Records excerpted from a collection
Start of Block
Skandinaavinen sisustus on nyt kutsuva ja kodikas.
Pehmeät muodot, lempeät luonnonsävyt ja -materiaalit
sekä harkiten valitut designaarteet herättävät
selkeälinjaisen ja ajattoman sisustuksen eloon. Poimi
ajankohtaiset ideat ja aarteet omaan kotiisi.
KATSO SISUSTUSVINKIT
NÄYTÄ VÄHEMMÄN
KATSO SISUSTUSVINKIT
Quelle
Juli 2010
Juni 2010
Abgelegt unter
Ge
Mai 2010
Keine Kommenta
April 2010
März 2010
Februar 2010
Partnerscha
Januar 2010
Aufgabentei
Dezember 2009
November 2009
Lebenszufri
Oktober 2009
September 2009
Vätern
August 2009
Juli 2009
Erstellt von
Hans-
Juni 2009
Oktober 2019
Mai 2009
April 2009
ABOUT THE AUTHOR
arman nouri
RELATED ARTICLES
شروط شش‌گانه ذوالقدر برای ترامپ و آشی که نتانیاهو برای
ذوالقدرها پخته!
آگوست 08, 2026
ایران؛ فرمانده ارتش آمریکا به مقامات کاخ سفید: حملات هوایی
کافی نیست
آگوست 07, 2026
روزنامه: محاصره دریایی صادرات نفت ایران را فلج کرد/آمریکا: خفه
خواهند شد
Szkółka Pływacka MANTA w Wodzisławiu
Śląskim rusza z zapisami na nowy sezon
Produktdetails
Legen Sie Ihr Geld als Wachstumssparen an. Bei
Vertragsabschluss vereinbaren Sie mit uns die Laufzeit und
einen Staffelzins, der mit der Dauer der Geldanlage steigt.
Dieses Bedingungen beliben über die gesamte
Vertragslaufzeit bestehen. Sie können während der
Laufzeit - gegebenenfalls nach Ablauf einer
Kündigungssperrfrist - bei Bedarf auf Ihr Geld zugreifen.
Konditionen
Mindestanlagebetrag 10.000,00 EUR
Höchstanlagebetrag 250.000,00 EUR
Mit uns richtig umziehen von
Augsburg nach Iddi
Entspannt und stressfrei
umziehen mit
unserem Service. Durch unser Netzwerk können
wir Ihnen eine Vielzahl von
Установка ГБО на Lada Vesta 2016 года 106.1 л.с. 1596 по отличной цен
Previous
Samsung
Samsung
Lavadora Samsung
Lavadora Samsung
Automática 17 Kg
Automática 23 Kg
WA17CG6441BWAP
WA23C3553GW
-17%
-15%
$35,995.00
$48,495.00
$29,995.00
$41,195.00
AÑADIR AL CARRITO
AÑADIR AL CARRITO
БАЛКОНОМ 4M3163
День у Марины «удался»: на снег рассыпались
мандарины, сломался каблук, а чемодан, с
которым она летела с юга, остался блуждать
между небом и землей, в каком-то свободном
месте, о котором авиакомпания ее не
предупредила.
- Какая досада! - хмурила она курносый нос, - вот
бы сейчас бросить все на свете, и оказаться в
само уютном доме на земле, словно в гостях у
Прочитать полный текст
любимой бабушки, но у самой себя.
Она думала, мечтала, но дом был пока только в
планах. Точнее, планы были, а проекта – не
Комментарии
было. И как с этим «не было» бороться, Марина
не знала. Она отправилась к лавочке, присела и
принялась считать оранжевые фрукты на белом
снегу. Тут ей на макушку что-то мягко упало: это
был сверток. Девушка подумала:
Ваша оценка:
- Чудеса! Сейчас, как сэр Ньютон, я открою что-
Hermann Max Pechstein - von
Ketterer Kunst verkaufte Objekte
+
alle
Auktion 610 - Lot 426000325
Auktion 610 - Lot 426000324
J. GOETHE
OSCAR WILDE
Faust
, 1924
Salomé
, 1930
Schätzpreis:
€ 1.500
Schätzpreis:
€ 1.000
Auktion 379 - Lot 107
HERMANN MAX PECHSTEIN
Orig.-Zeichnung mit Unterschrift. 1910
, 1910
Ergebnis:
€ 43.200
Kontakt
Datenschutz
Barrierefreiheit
End of Block
Work required: Where the word "آمریکا" shows up in a line of the records above, count that line; then give the count by itself.

Written response: 2